Übrigens: In meinem Layout-Ordner habe ich gerade 40 aktuelle PDF-Anzeigen von Kunden liegen. Keine dieser Anzeigen trägt als Dateinamen die Bezeichnung der Firma, zu der das PDF gehört. Alle heißen "Falkensee aktuell" oder einfach nur "Anzeige". Wer hier mitdenkt, gibt seiner PDF-Datei den Namen der eigenen Firma, dann lässt sie sich bei den Zeitungsmachern viel schneller wiederfinden.

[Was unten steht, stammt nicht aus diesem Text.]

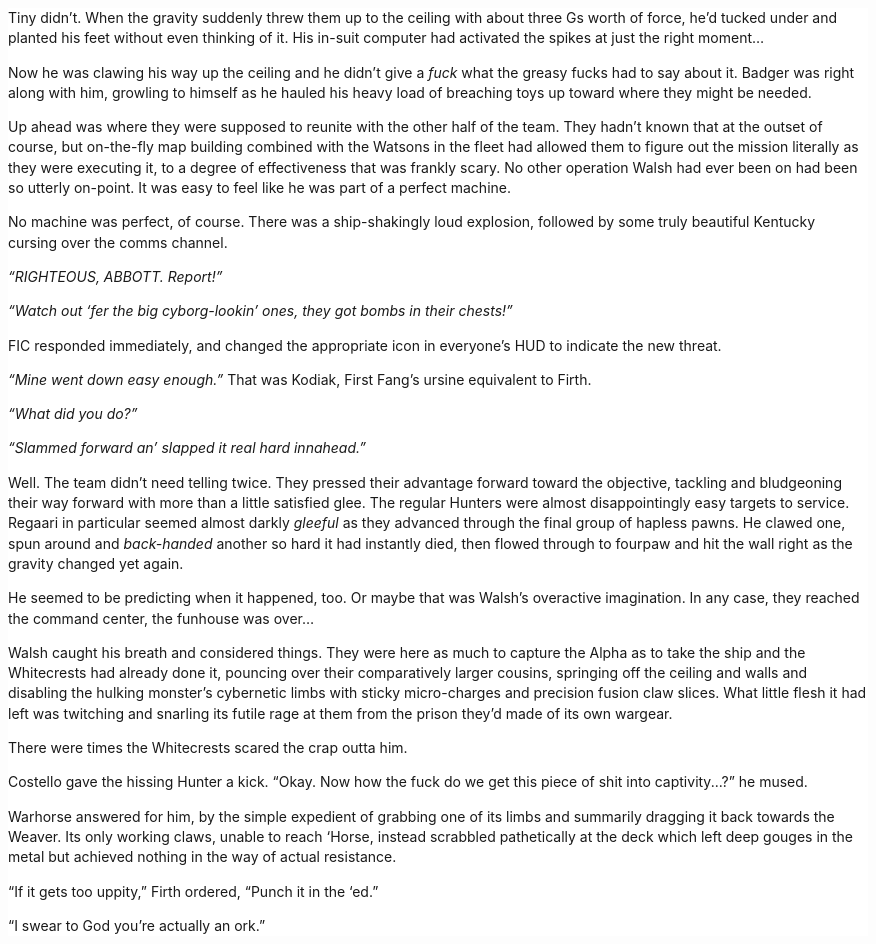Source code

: Tiny didn’t. When the gravity suddenly threw them up to the ceiling with about three Gs worth of force, he’d tucked under and planted his feet without even thinking of it. His in-suit computer had activated the spikes at just the right moment…

Now he was clawing his way up the ceiling and he didn’t give a *fuck* what the greasy fucks had to say about it. Badger was right along with him, growling to himself as he hauled his heavy load of breaching toys up toward where they might be needed.

Up ahead was where they were supposed to reunite with the other half of the team. They hadn’t known that at the outset of course, but on-the-fly map building combined with the Watsons in the fleet had allowed them to figure out the mission literally as they were executing it, to a degree of effectiveness that was frankly scary. No other operation Walsh had ever been on had been so utterly on-point. It was easy to feel like he was part of a perfect machine.

No machine was perfect, of course. There was a ship-shakingly loud explosion, followed by some truly beautiful Kentucky cursing over the comms channel.

*“RIGHTEOUS, ABBOTT. Report!”*

*“Watch out ‘fer the big cyborg-lookin’ ones, they got bombs in their chests!”*

FIC responded immediately, and changed the appropriate icon in everyone’s HUD to indicate the new threat.

*“Mine went down easy enough.”* That was Kodiak, First Fang’s ursine equivalent to Firth.

*“What did you do?”*

*“Slammed forward an’ slapped it real hard innahead.”*

Well. The team didn’t need telling twice. They pressed their advantage forward toward the objective, tackling and bludgeoning their way forward with more than a little satisfied glee. The regular Hunters were almost disappointingly easy targets to service. Regaari in particular seemed almost darkly *gleeful* as they advanced through the final group of hapless pawns. He clawed one, spun around and *back-handed* another so hard it had instantly died, then flowed through to fourpaw and hit the wall right as the gravity changed yet again.

He seemed to be predicting when it happened, too. Or maybe that was Walsh’s overactive imagination. In any case, they reached the command center, the funhouse was over…

Walsh caught his breath and considered things. They were here as much to capture the Alpha as to take the ship and the Whitecrests had already done it, pouncing over their comparatively larger cousins, springing off the ceiling and walls and disabling the hulking monster’s cybernetic limbs with sticky micro-charges and precision fusion claw slices. What little flesh it had left was twitching and snarling its futile rage at them from the prison they’d made of its own wargear.

There were times the Whitecrests scared the crap outta him.

Costello gave the hissing Hunter a kick. “Okay. Now how the fuck do we get this piece of shit into captivity...?” he mused.

Warhorse answered for him, by the simple expedient of grabbing one of its limbs and summarily dragging it back towards the Weaver. Its only working claws, unable to reach ‘Horse, instead scrabbled pathetically at the deck which left deep gouges in the metal but achieved nothing in the way of actual resistance.

“If it gets too uppity,” Firth ordered, “Punch it in the ‘ed.”

“I swear to God you’re actually an ork.”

Geht auch: Alles einzeln senden

Man muss nicht alles können. So muss auch kein Bauarbeiter und kein Friseur dazu in der Lage sein, seine Anzeige selbst zu gestalten. Aber wie geht man dann vor, wenn das Anzeigenblatt die Bereitschaft signalisiert, die Anzeige kostenfrei oder -günstig mit zu layouten? Ganz einfach: Per E-Mail schickt man - in einem Rutsch - die Texte für die Anzeige in einer Word-Datei, die erforderlichen Logos und Bilder als hochauflösende, einzelne Bilder in einem gebräuchlichen Format sowie eine eingescannte Skizze davon, wie die fertige Anzeige aussehen soll, in den Verlag.

Ganz wichtig: Wer andere schon kostenfrei die eigene Anzeige gestalten lässt, der darf nicht auch noch mit Sonderwünschen kommen. Spezielle Farben oder Verläufe, bestimmte Ornamente "so wie an meinem Laden", die "eigene" Schriftart "und sonst keine" oder ähnliche Sperenzchen - all das kann einen Zeitungs-Layouter in den Wahnsinn treiben.

Fakt ist: Wer lauter Sonderwünsche an seine Anzeige stellt, der bucht einfach einen auf die Gestaltung von Anzeigen spezialisierten Werbedienst. In jeder Kleinstadt gibt es oft genug mehrere dieser Firmen, die sich bestens damit auskennen, professionelle Anzeigen für die lokale Zeitung zu gestalten - und oft auch ganz genau wissen, wie diese oder jede Zeitung ihre Anzeigen gern haben möchte. Natürlich kosten diese Firmen Geld. Aber sie verdienen es auch.